Professor Jacqueline Dunkley-Bent: That is an interesting question. Black Lives Matter has shone a light on inequality. We all as human beings step into our own areas of influence. I look at maternity. Thinking more widely, we are now talking about race and inequality at every level, be that in a supermarket or in the highest parts of government. We are having that conversation and shining a light on issues such as the disparity in health outcomes. This Committee, for example, is enabling that conversation. However, I am fearful that the conversation becomes the conversation becomes the conversation. I am keen that we are supported in having key actions that help us to get to the answer.
It is not just about the NHS; it is about social care, social housing, poverty, inequality and not having an equal start. I am always minded that the foundations for health and well-being very much start in childhood—in fact, they start in the womb. So there is a huge responsibility to support pre-conception and pregnant mums, because we know that the environment in the womb can influence socioeconomic advantage or disadvantage, heart disease and mental health. We have the evidence that tells us that. That is why I am pleased that, thanks to the Black Lives Matter movement, the conversation is palpable at all levels.
Baroness Massey: What are the main levers that you would want to put into place to help things to move forward?
Professor Jacqueline Dunkley-Bent: For maternity generally?
Baroness Massey: Yes.
Chair: For the racial disparity. That is what we are looking at. Obviously the Health Committee looks at maternity services more generally. We are looking at the racial disparity in relation to human rights.
Professor Jacqueline Dunkley-Bent: I was asked before about a target for reducing that inequity in health outcomes. We have set a target in the long-term plan for 75% of black, Asian and minority ethnic women to receive continuity of carer. We set that target, because that model of care improves outcomes. Regarding the other 25%, the evidence tells us that some women do not want continuity of carer or are at high risk so have continuity through a medical obstetric model.
So we have a target, and I would like to see it implemented. We have set it out in the long-term plan, and we are working in the Covid space to look at how we can ensure that we implement that in a timely way. For that 75% of black, Asian and minority ethnic women to receive continuity of carer, we have to look at the workforce in terms of numbers, capacity, buildings, non-buildings, resource and so on, and that is what we are working through now.
Q21 Chair: Can I follow up with one final question? You have mentioned a target for an element of the care of black women, continuity of carer. However, I think we have all come to understand that when the NHS thinks that something is important, a target is set to achieve it. Obviously the achievement that we are talking about is reducing the racial disparity between black mothers dying in pregnancy and childbirth compared to non-black mothers dying in pregnancy and childbirth. Do you think it is surprising that there is no target to reduce that glaring racial disparity? Do you think there should be a target to reduce it?

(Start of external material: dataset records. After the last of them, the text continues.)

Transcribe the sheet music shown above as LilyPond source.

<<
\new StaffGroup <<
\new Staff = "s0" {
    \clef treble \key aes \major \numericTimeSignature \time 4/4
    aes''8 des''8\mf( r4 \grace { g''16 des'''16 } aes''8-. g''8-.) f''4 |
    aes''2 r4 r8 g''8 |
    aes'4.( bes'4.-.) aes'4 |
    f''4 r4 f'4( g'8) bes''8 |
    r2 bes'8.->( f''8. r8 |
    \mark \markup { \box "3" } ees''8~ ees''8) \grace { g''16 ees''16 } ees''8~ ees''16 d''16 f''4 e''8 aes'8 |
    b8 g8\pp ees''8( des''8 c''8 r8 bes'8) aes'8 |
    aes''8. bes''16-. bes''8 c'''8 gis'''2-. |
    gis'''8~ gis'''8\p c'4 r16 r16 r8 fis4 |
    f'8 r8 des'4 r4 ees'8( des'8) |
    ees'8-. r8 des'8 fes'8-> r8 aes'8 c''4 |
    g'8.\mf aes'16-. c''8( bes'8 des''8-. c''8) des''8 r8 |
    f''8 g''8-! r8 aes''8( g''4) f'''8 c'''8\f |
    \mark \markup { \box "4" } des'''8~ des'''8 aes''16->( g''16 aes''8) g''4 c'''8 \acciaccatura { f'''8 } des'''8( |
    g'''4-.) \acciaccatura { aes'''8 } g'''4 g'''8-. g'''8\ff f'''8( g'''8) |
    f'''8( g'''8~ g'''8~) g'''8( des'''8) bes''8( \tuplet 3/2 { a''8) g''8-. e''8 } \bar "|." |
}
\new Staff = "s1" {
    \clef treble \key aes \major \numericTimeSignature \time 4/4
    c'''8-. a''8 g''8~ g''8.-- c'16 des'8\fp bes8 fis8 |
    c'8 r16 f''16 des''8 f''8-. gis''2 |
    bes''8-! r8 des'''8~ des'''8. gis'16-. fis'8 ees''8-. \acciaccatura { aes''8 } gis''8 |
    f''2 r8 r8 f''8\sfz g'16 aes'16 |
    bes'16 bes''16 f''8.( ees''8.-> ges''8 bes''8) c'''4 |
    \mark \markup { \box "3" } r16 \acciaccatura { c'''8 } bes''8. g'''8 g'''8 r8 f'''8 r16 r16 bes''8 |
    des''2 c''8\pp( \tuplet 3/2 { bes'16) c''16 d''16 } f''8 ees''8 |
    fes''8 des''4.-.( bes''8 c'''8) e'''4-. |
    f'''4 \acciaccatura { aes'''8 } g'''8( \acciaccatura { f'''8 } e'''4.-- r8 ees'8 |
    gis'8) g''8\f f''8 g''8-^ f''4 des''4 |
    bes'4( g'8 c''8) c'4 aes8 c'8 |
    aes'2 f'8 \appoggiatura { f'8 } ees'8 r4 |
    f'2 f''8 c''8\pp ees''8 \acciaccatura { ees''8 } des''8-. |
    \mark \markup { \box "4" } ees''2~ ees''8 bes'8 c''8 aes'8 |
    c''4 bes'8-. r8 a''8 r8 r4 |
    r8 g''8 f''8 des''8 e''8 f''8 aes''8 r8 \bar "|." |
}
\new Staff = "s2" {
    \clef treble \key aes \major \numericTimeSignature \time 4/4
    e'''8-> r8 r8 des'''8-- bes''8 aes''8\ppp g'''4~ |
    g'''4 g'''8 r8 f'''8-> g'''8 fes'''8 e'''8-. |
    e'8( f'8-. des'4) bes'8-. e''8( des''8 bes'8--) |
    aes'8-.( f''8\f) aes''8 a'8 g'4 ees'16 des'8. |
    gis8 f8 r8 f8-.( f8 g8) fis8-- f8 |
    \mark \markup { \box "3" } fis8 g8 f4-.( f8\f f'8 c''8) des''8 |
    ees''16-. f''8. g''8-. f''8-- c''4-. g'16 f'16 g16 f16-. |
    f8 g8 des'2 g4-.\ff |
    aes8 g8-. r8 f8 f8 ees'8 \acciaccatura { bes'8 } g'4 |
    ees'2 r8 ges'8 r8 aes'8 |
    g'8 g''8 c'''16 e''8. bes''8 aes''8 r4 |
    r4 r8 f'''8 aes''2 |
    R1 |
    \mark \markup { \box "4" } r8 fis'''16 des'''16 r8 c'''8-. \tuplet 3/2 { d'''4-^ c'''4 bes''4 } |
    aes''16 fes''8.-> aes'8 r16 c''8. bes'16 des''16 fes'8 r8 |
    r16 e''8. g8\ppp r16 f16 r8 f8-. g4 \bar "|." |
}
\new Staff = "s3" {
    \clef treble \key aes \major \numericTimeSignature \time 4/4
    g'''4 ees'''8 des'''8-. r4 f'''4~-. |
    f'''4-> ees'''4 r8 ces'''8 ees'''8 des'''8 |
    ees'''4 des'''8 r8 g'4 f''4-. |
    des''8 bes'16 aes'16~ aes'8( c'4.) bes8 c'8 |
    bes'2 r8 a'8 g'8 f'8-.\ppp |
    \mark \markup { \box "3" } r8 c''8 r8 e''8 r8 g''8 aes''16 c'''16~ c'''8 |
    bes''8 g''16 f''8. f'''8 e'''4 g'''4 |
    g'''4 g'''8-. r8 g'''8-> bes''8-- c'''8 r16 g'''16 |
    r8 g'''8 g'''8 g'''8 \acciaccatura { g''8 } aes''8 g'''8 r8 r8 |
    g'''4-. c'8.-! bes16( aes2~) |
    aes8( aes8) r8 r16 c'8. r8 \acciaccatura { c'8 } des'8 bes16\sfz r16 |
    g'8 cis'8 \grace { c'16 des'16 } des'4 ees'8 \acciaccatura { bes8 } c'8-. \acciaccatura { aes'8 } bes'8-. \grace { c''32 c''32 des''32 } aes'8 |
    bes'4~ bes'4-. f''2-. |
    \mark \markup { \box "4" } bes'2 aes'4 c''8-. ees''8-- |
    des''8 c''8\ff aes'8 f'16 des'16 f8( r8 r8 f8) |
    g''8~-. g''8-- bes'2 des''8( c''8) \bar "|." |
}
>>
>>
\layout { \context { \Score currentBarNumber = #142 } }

Professor Jacqueline Dunkley-Bent: The short answer is absolutely, yes. One death where there is inequality because you are not on a level playing field is one death too many. However, I go back to the target that we have set for that provision of care. That provision of care is not just about one appointment; it is about a whole relationship for nine months. We know that women are more likely to disclose domestic violence and substance misuse in that relationship. The evidence tells us that if you have this model of care, you improve outcomes for mums and babies. That is why we have set that target for that group of women.
Chair: Thank you very much for your evidence today, Professor Dunkley-Bent.